Recent clinical trials have established similar effectiveness of these medications in preventing relapse up to 6 months among those who successfully initiate treatment post detoxification.6,7 Adoption of these medications by treatment providers is low, however, and reimbursement for these medications varies considerably among private and public payers.8 Other provider concerns, such as staff burden, increased practice costs, large patient caseloads, and long-term effectiveness, may also contribute to limited adoption.9
As new evidence regarding the effectiveness and cost-effectiveness of these treatments is established, providers, payers, and other stakeholders need to understand the resources and associated costs of implementation and ongoing provision of different treatment models. This information can help address and quantify some of the barriers to adoption by enumerating the types of resources required to successfully provide treatment, categories of expenditures (eg, training, staff time, special equipment), and total expected annual and per-patient costs.

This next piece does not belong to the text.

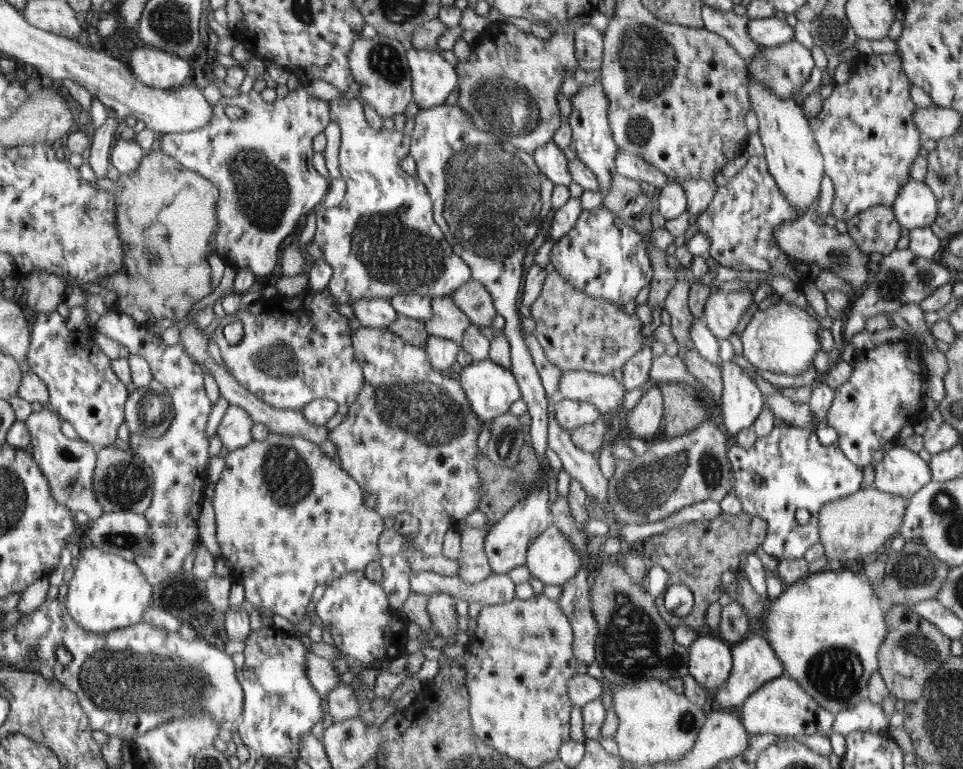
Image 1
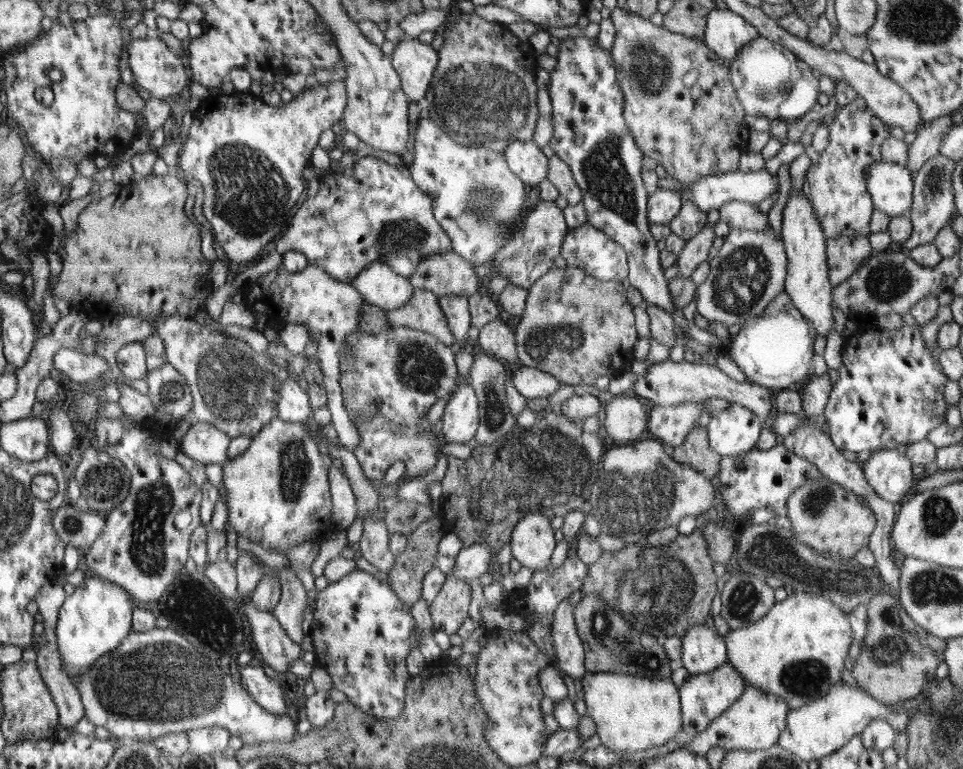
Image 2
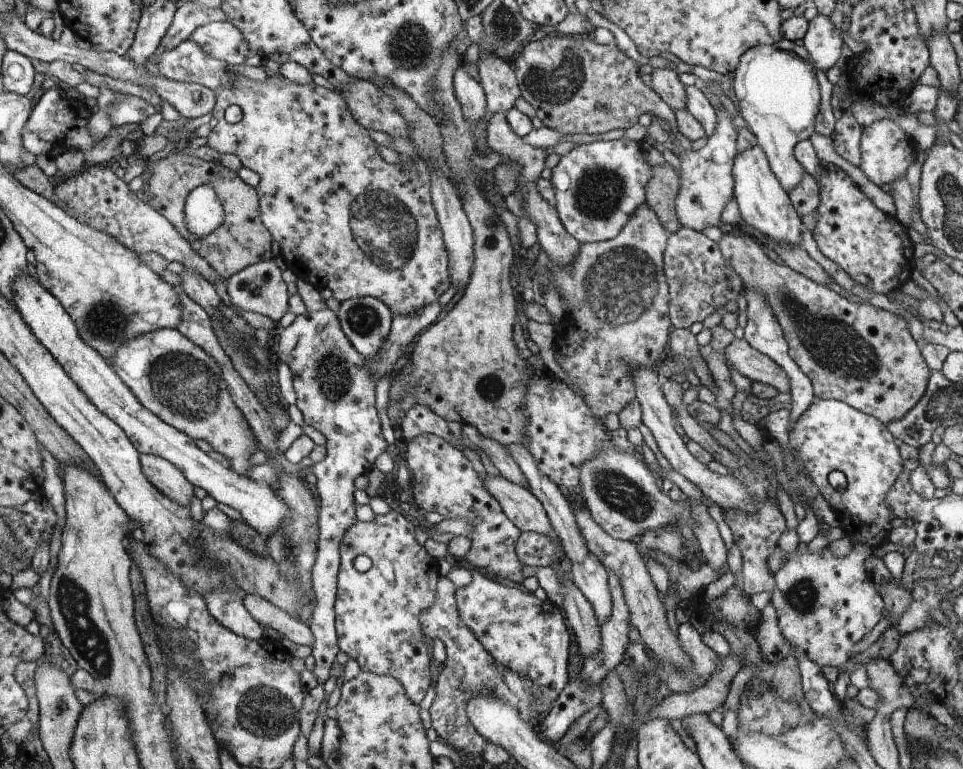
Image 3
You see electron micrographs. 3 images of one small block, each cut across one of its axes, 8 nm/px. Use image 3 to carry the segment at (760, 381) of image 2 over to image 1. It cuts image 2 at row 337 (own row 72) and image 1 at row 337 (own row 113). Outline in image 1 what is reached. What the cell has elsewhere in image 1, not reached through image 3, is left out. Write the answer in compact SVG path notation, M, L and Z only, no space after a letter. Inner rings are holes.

This study describes the approach and results of a comprehensive multisite cost analysis of the first head-to-head randomized clinical trial in the United States of extended-release injectable naltrexone (XR-NTX) and buprenorphine-naloxone (BUP-NX) for preventing opioid relapse (NCT02032433).7 Our objective was to provide rigorous estimates of the costs of introducing pharmacotherapy treatment at the programs, inpatient detoxification, and medication management (MM) visits over the 24-week intervention phase, highlighting the variation in these costs across sites.
STUDY DESIGN
The cost analysis was conducted alongside the NIDA Clinical Trials Network CTN-0051: Extended-Release Naltrexone vs. Buprenorphine for Opioid Treatment (X:BOT) trial, a multisite, 2-arm, open-label, randomized controlled trial that tested the effectiveness of XR-NTX versus BUP-NX with regard to patient survival, free of opioid relapse, at 24 weeks.10 Participants (n = 570) were recruited from 8 US community-based inpatient detoxification or short-term residential treatment programs and randomized 1:1 to XR-NTX (n = 283) or BUP-NX (n = 287). Participant-level data (eg, intervention medication dispensing/administration, opioid relapse) were collected at each study visit as part of the main X:BOT protocol, whereas economic data on the costs of providing inpatient detoxification, XR-NTX and BUP-NX medications, and MM, as well as the time and travel costs incurred by study participants, were collected from agency research and clinical staff at in-person site visits.
METHODS
Analytic Overview
We employed a microcosting approach from the healthcare sector and patient perspectives.11,12 The costs of research-related activities were excluded.12 Resource utilization and expenditures were categorized by 3 distinct X:BOT study phases: setup/preimplementation (eg, training and other preparations needed to offer the medications), inpatient/residential detoxification treatment, and the intervention phase following randomization to XR-NTX or BUP-NX (medication induction and up to 24 weeks of MM).
Across all sites, cost estimates per participant are reported as means for future economic evaluation purposes and as medians/interquartile ranges for programmatic comparison.12 Cost data were collected for fiscal years 2015 or 2016 and were adjusted using the consumer price index for all consumer goods and reported in 2015 US dollars.12,13 The Weill Cornell Medical College Institutional Review Board reviewed and approved study procedures. Cost data were analyzed in Microsoft Excel 2013 (Microsoft Corp; Redmond, Washington) and Stata 15.1 (Stata Corp; College Station, Texas).